Some students might genuinely feel uncomfortable living with a roommate who is gay. But that student should have the opportunity to use that discomfort as a learning experience. For the same reasons we promote religious and racial toleration, we cannot sanction the FDO's current policy towards gay roommates.

Conservatives, in all their syllogistic aptitude, might be quick to point out that if a student must room with a gay roommate, male and female students should also be forced to room together. And to some extent, there might be some truth to the claim. At many universities across the nation, male and female students successfully share rooming arrangements. Yale University has coed bathrooms in some dormitories.

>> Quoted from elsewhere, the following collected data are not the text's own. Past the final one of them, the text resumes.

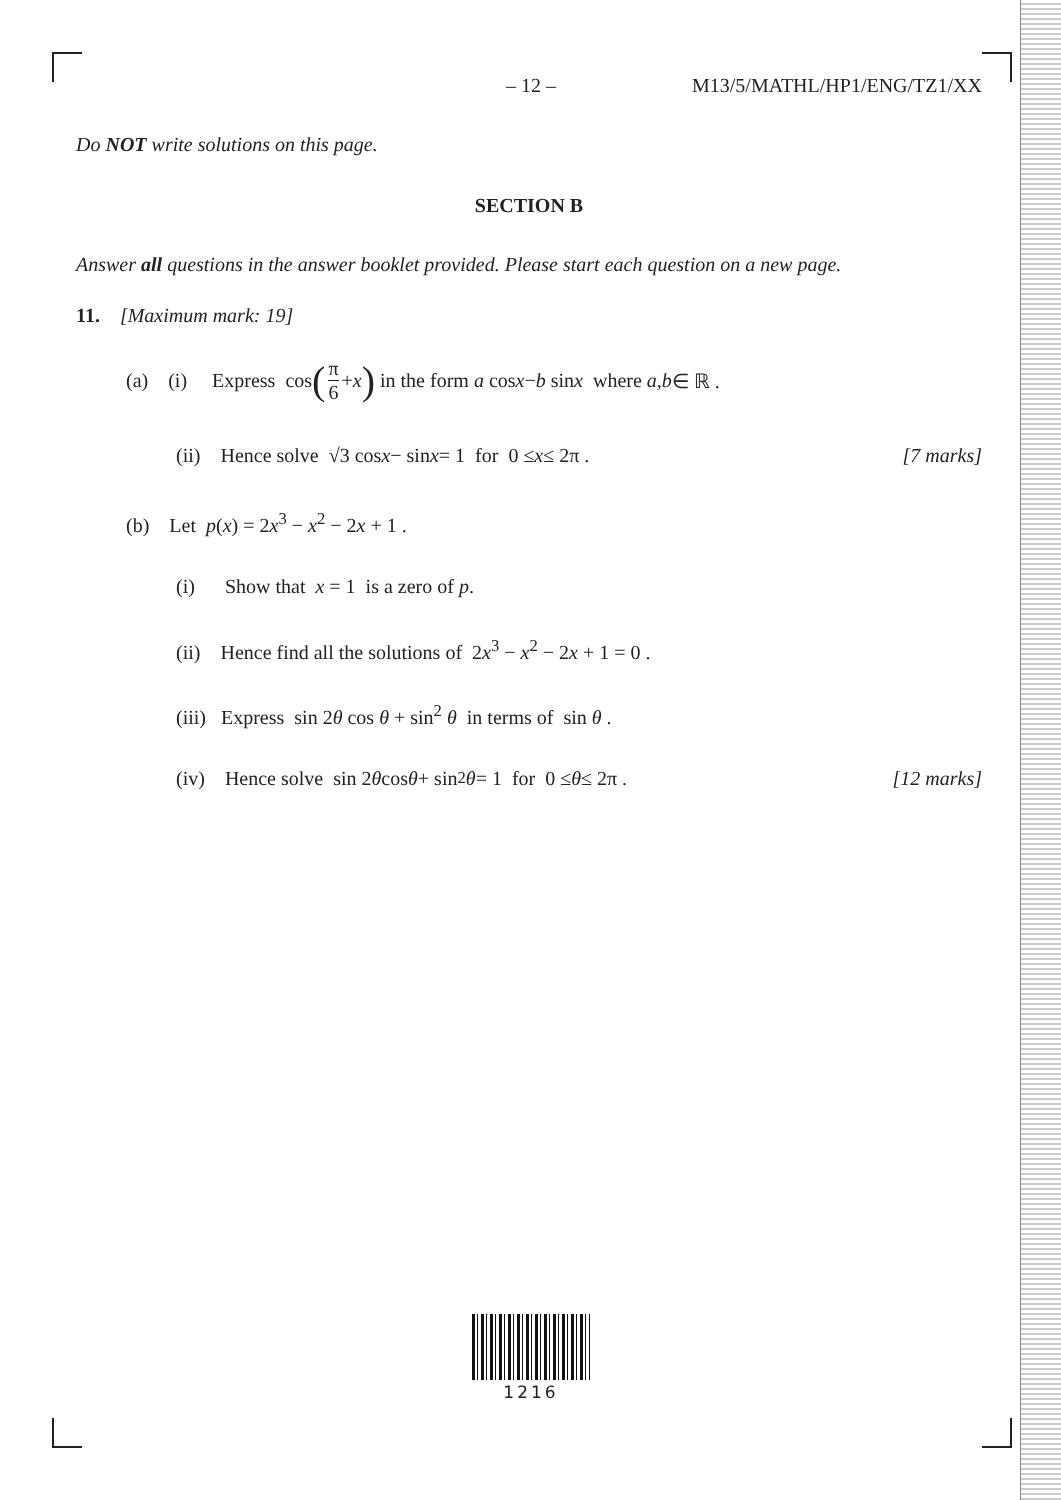– 12 – M13/5/MATHL/HP1/ENG/TZ1/XX
Do NOT write solutions on this page.
SECTION B
Answer all questions in the answer booklet provided. Please start each question on a new page.
11. [Maximum mark: 19]
(a) (i) Express cos (π 6 + x) in the form a cos x − b sin x where a, b ∈ ℝ .
(ii) Hence solve √3 cos x − sin x = 1 for 0 ≤ x ≤ 2π . [7 marks]
(b) Let p(x) = 2x<sup>3</sup> − x<sup>2</sup> − 2x + 1 .
(i) Show that x = 1 is a zero of p.
(ii) Hence find all the solutions of 2x<sup>3</sup> − x<sup>2</sup> − 2x + 1 = 0 .
(iii) Express sin 2θ cos θ + sin<sup>2</sup> θ in terms of sin θ .
(iv) Hence solve sin 2 θ cos θ + sin<sup>2</sup> θ = 1 for 0 ≤ θ ≤ 2π . [12 marks]
1216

On campus, Quincy House allows coed rooming groups.

In the future, Harvard may wish to reconsider their policy on placing male and female first-years in the same rooms. But the task now at hand, however, is first to eliminate our misguided biases towards sexual orientation.

DISSENT: An Invasion of Privacy

The staff's position regarding the FDO's rooming policy springs from good intentions. It would be a great pity if the administration sanctioned the legitimacy of homophobic bigotry, and we concur with the staff's contention that much could be learned in gay-straight rooming arrangements. Indeed, we are in favor of any sort of FDO policy that would actively discourage first-years from switching rooms simply on the basis of a roommate's sexual orientation. But the board is misguided in pressing to categorically deny first-years with homosexual roommates the possibility of changing rooms.

The discomfort that some might feel living with a homosexual roommate is of a particular nature and must be distinguished from the discomfort experienced because of religious or extra-curricular dissimilarities. Many tolerant heterosexual men would not feel comfortable undressing in front of a woman--not because they hate women, and not because they think that all women are attracted to them, but simply because the possibility of that attraction is experienced as an invasion of privacy. Some might find those same sensibilities offended if they were compelled to live in close quarters with a homosexual, and the FDO should not peremptorily forbid rooming changes to those who find such a situation untenable.

The staff recognizes this line of argument, and its only response is to suggest that in some far away epoch, those mores that forbid mixed-sex rooming groups may also crumble. We would hardly applaud such a development. We cling to the out-dated belief that there are some rules of propriety that are, in fact, beneficial to society and the moral life of the individual. Those that protect basic considerations of privacy--the right to establish a sphere devoid of any calculations of sexual dynamics--are worthy of preservation.

We hope that increasingly few students take advantage of the option, but the FDO should maintain its current policy of allowing first-years to switch out of their assigned rooming groups if they so request.